CORRECTIONNELLE Depuis plus de douze ans, les Aubangeois se battent contre la ligne à haute tension qui traverse leur commune. Ils ont uni leurs forces il y a trois ans sous le statut d’une ASBL intitulée Cades pour Commission d’action pour le droit à un environnement sain. Son objectif étant de faire reconnaître la dangerosité de la ligne à haute tension sur la santé. Et de la faire déplacer ou enfouir dans le sol.

L’asbl, mandatée par 266 riverains, a porté l’affaire devant le tribunal correctionnel d’Arlon, qui s’est prononcé cette semaine. Si le juge De Rémont a dit irrecevable la demande de l’ASBL Cades car elle émane d’une personne morale, et non fondée faute de preuve les demandes formulées au nom personnel du président de Cades, il a toutefois donné raison au plaignant. Dans ses attendus, le juge estime en effet que la société Elia, le gestionnaire du réseau à haute tension belge, commet une faute.

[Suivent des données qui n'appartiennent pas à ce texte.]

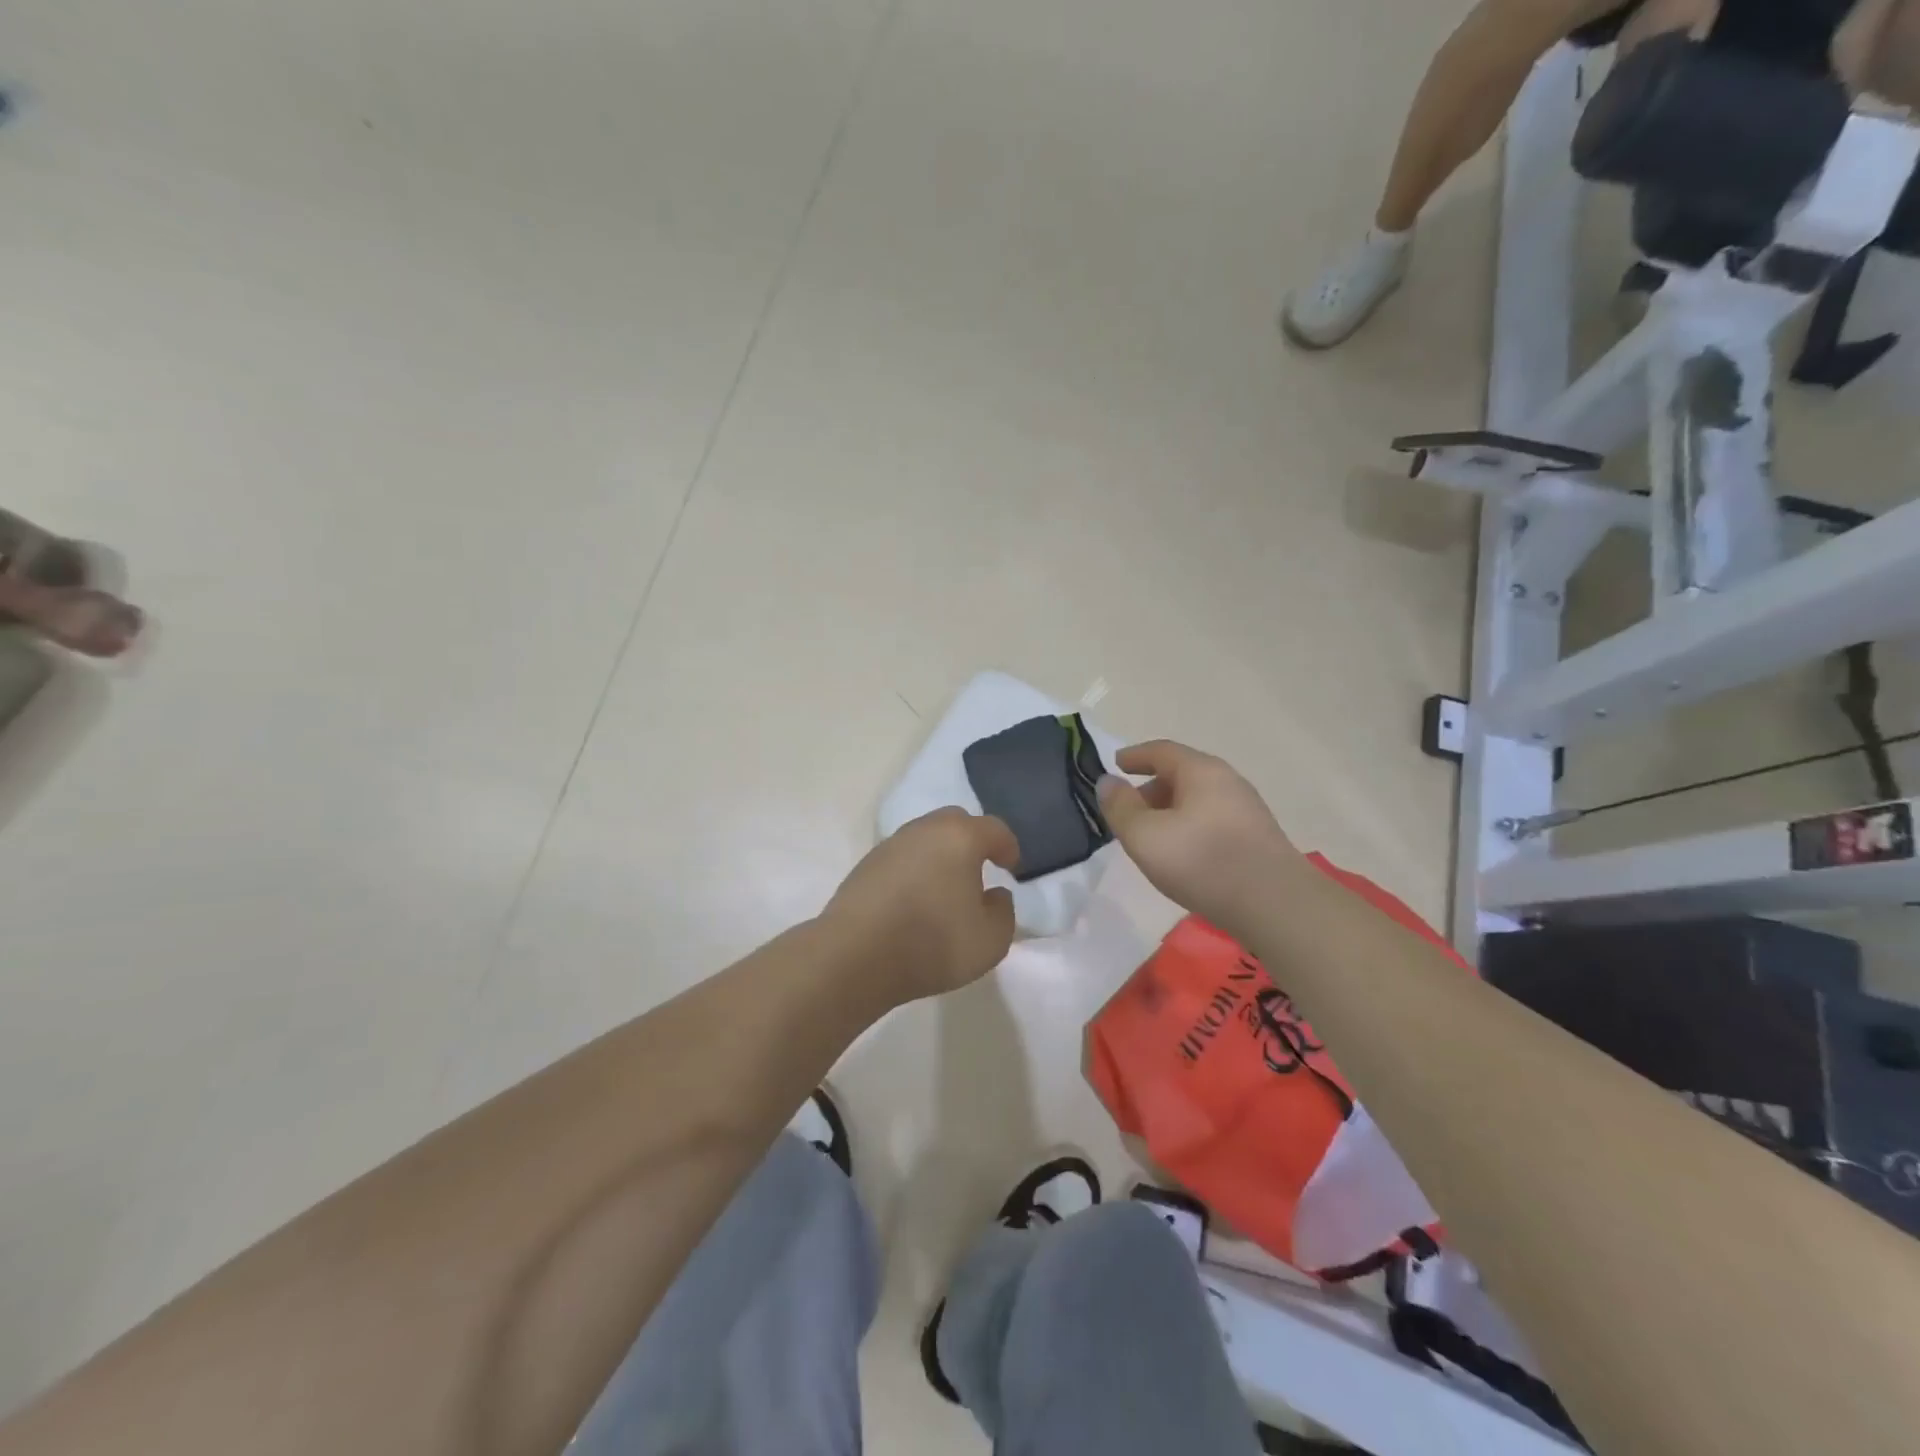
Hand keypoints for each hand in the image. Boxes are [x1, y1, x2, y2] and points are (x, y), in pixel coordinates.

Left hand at [822, 807, 1020, 1002]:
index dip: (1008, 847)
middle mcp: (924, 830)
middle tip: (980, 869)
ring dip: (940, 855)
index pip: (994, 829)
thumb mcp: (991, 940)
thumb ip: (1004, 912)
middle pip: (956, 822)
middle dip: (972, 841)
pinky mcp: (865, 865)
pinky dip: (914, 870)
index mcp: (960, 838)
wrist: (855, 956)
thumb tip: (994, 894)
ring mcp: (890, 845)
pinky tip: (914, 899)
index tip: (1012, 868)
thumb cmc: (932, 943)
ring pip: (925, 838)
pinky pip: (902, 858)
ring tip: (945, 887)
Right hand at [1096, 740, 1302, 933]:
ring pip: (1197, 799)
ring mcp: (1247, 809)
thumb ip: (1120, 807)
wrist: (1276, 906)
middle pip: (1181, 773)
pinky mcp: (1257, 837)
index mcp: (1201, 771)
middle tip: (1127, 811)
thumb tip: (1107, 782)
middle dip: (1150, 788)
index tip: (1115, 764)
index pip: (1161, 751)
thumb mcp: (1144, 836)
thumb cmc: (1202, 862)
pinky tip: (1183, 854)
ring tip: (1151, 837)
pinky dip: (1189, 826)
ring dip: (1170, 810)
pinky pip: (1212, 819)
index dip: (1134, 756)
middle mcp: (1228, 781)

“Même face à ces coûts en tant que tels, il faut opposer et mettre en balance la santé d’autrui, ne mettant même en péril qu’un nombre fort limité de personnes, qui est un bien supérieur auquel n’équivaut pas l’économie de l’engagement financier d’un déplacement ou enfouissement et ses conséquences éventuelles.”

Pour le président de Cades, cette reconnaissance est une grande victoire. “Si le ministre Henry suit, la ligne devra être éloignée des habitations ou enfouie”, espère André Galhaut. En cas de réponse favorable du ministre à Elia, l’ASBL Cades introduirait un nouveau recours devant le Conseil d’État.

Laurence Brasseur

Depuis plus de douze ans, les Aubangeois se battent contre la ligne à haute tension qui traverse leur commune.